= Work instruction =
Write out the lines starting at "on projects focused on the" and ending at "e a global understanding of", swapping "community" for "campus" and keeping all else unchanged.

Transcribed page contents:
-------

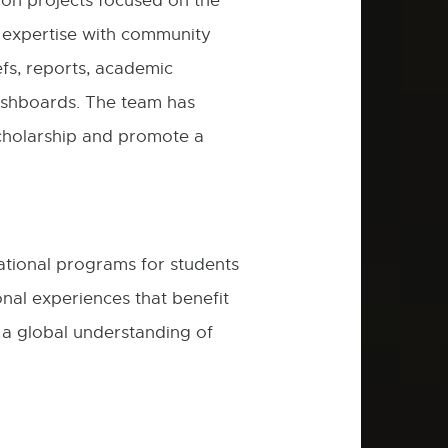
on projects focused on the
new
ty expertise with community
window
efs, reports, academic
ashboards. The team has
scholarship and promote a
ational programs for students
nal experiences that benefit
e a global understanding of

-------

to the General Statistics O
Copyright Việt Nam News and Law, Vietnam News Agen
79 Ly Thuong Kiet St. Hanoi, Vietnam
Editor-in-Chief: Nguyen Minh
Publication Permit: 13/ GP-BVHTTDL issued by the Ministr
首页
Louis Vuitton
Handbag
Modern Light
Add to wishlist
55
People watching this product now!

-------

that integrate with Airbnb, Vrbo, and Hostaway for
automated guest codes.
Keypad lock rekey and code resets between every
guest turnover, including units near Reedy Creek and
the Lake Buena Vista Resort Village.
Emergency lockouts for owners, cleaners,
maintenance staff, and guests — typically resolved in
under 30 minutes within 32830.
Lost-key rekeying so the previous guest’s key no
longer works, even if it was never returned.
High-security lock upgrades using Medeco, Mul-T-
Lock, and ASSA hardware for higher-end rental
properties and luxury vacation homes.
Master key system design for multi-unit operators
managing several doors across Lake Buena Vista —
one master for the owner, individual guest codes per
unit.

-------

= Exercise solution =
on projects focused on the
new
ty expertise with campus
window
efs, reports, academic
ashboards. The team has
scholarship and promote a
ational programs for students
nal experiences that benefit
e a global understanding of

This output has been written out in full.